Task instructions: Name every member of the European Union that the sanctions passage on Russia mentions by name.

Document passage:
• • •
The unveiling of new sanctions has slowed to a halt in recent days. While President Biden announced that he was also cutting off U.S. airspace to Russian airlines in his State of the Union address on March 1, this move was several days behind those of European allies and was largely symbolic. Instead, U.S. authorities appear to be focused on fine-tuning the sanctions already put in place. Most notably, on March 2, OFAC issued updated guidance that seeks to clarify the scope of the imposed sanctions and close certain perceived loopholes, including efforts by the Russian central bank to use exporters as agents in order to evade sanctions restrictions. The same guidance also takes pains to underscore the fact that energy transactions are permitted and even articulates ways to structure transactions in order to avoid sanctions restrictions. In this sense, the Treasury Department appears to be just as concerned with economic actors overcomplying with the sanctions as undercomplying. This underscores the difficult line that the United States and its allies are attempting to walk in maximizing pressure on Russia without upsetting the broader world economy.
What Are Other Key Players Doing?
Of course, the United States can’t isolate Russia’s economy on its own. For this reason, the Biden administration has been careful to develop its sanctions policies in what the White House has described as “historically close coordination” with several other major economies. In his State of the Union address on March 1, President Biden noted that the United States had coordinated with “ members of the European Union, including France, Germany, Italy, as well as countries like the United Kingdom, Canada, Japan, [South] Korea, Australia, New Zealand, and many others—even Switzerland[.]” Several other governments opposed to Russia’s actions in Ukraine but not involved in the initial planning have also signed on to these sanctions measures, either in part or in whole.
• • •
Given records:
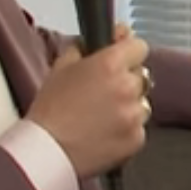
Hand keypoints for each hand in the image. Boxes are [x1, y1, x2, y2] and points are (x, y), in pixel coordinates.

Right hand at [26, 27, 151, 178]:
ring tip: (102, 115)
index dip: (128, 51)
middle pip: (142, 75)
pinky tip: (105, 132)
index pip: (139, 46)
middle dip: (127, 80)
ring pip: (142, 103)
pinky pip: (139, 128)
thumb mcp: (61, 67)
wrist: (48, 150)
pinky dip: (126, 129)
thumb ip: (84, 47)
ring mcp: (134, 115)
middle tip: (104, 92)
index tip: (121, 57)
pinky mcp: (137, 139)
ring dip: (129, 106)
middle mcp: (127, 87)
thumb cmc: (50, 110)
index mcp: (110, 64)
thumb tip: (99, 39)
• • •
Result below: France, Germany, Italy